**What you have to do:**
Only the pictures are to be omitted; everything else in the listing must be reproduced exactly.

[Exercise data — start]

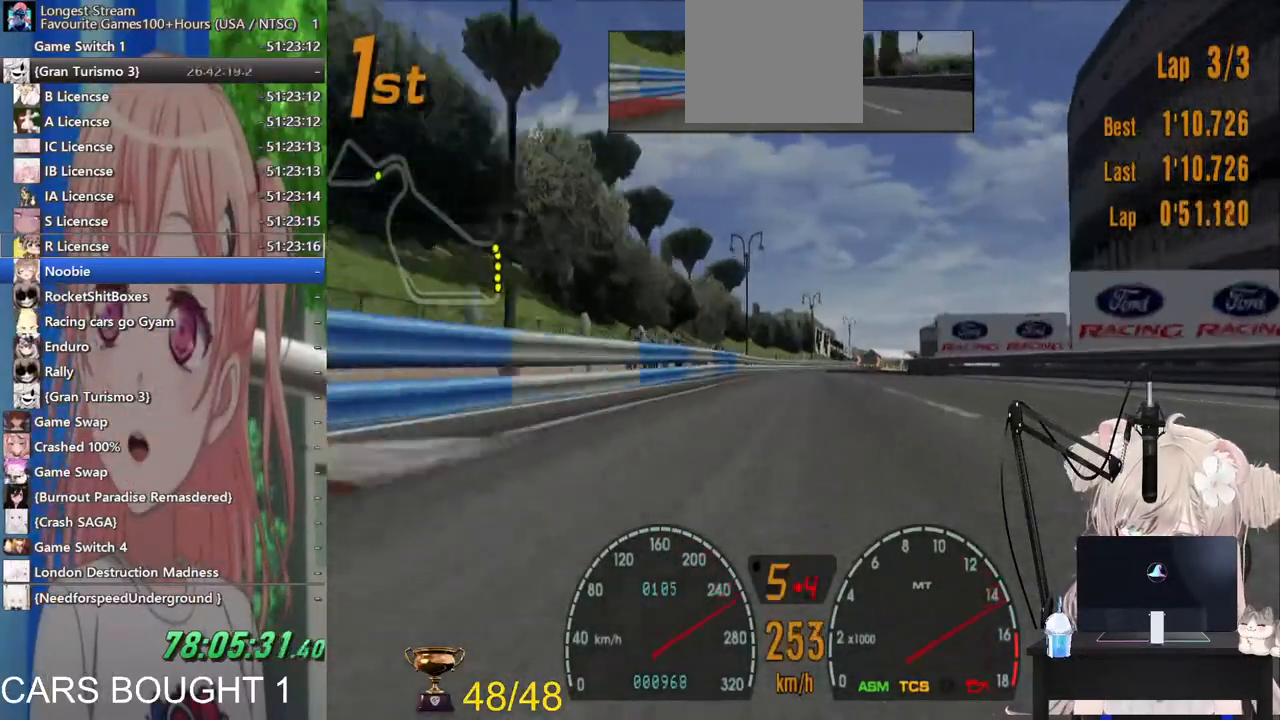
{"buttons": ["R2"], "left_stick": "center", "right_stick": "center", "events": []}
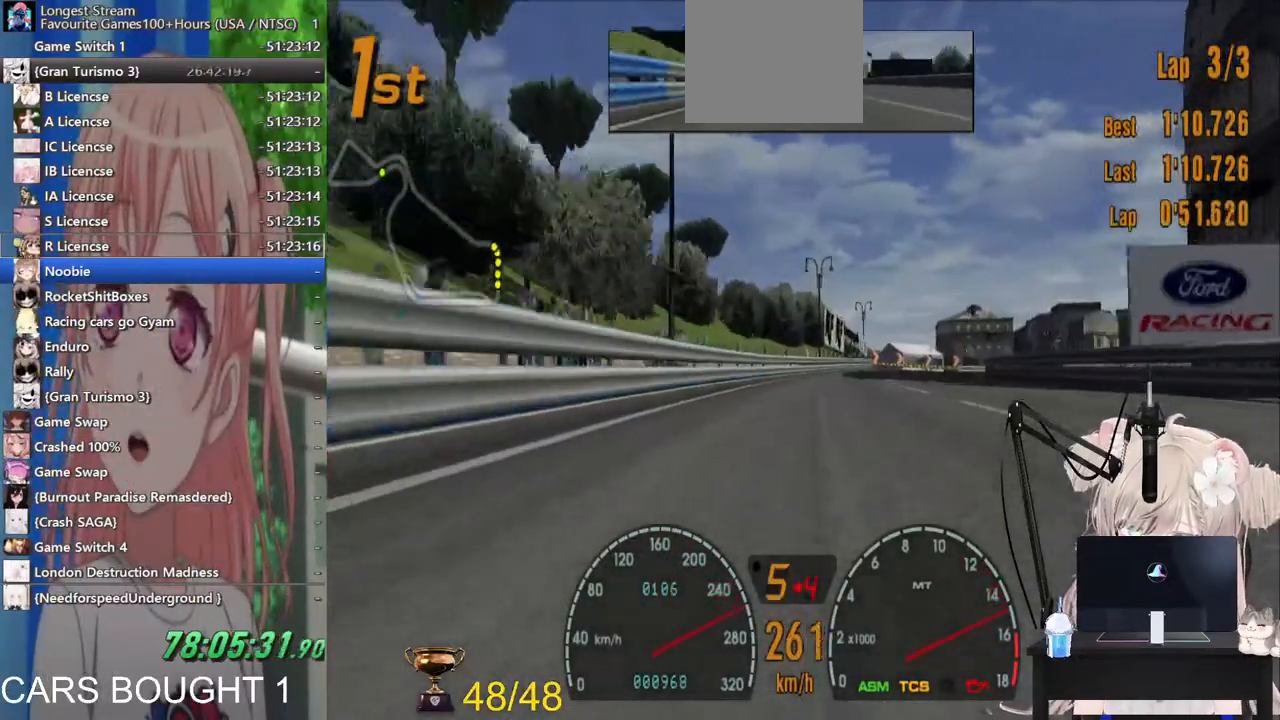
{"buttons": ["SQUARE", "L2"], "left_stick": "right", "right_stick": "center", "events": [[233, "R2", "up"], [267, "left_stick", "right"], [333, "L2", "down"], [483, "SQUARE", "down"]]}
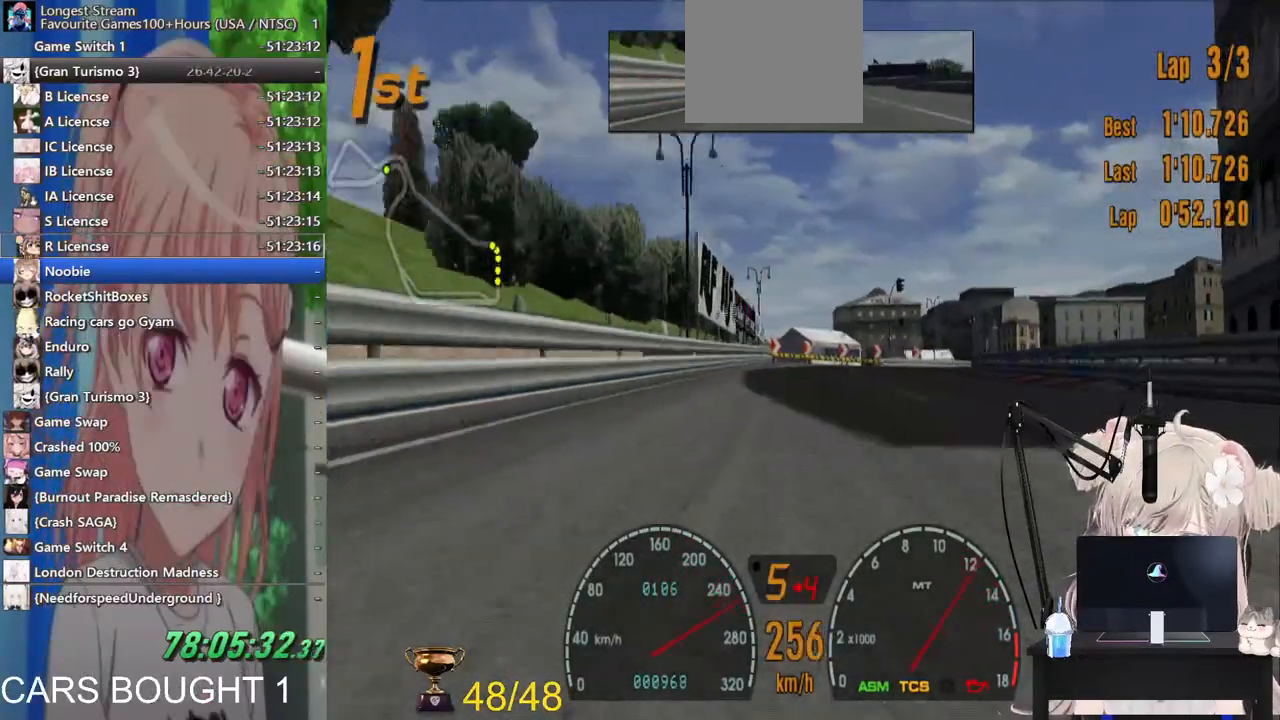
{"buttons": [], "left_stick": "up-right", "right_stick": "center", "events": [[67, "left_stick", "up-right"], [167, "SQUARE", "up"], [317, "L2", "up"]]}
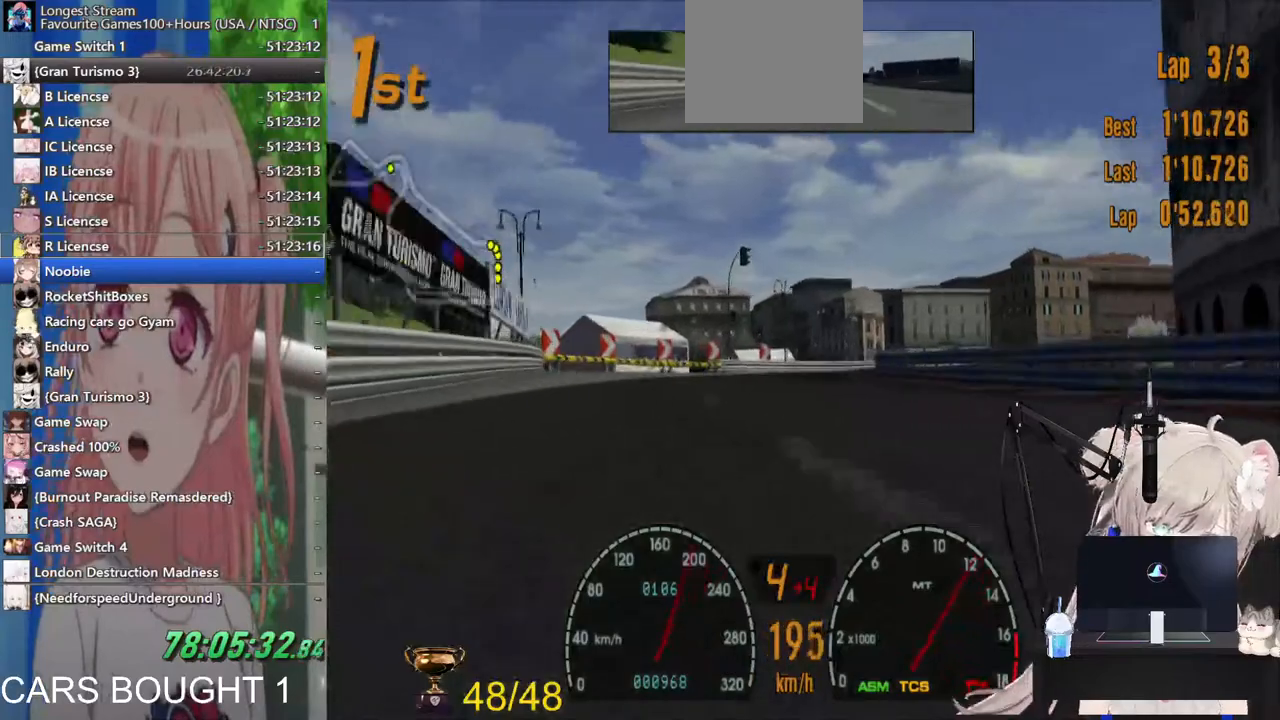
{"buttons": ["R2"], "left_stick": "up-left", "right_stick": "center", "events": [[300, "left_stick", "up-left"], [317, "R2", "down"]]}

[Exercise data — finish]

**Written reply:**
{"buttons": ["R2"], "left_stick": "center", "right_stick": "center", "events": []}
{"buttons": ["SQUARE", "L2"], "left_stick": "right", "right_stick": "center", "events": [[233, "R2", "up"], [267, "left_stick", "right"], [333, "L2", "down"], [483, "SQUARE", "down"]]}
{"buttons": [], "left_stick": "up-right", "right_stick": "center", "events": [[67, "left_stick", "up-right"], [167, "SQUARE", "up"], [317, "L2", "up"]]}
{"buttons": ["R2"], "left_stick": "up-left", "right_stick": "center", "events": [[300, "left_stick", "up-left"], [317, "R2", "down"]]}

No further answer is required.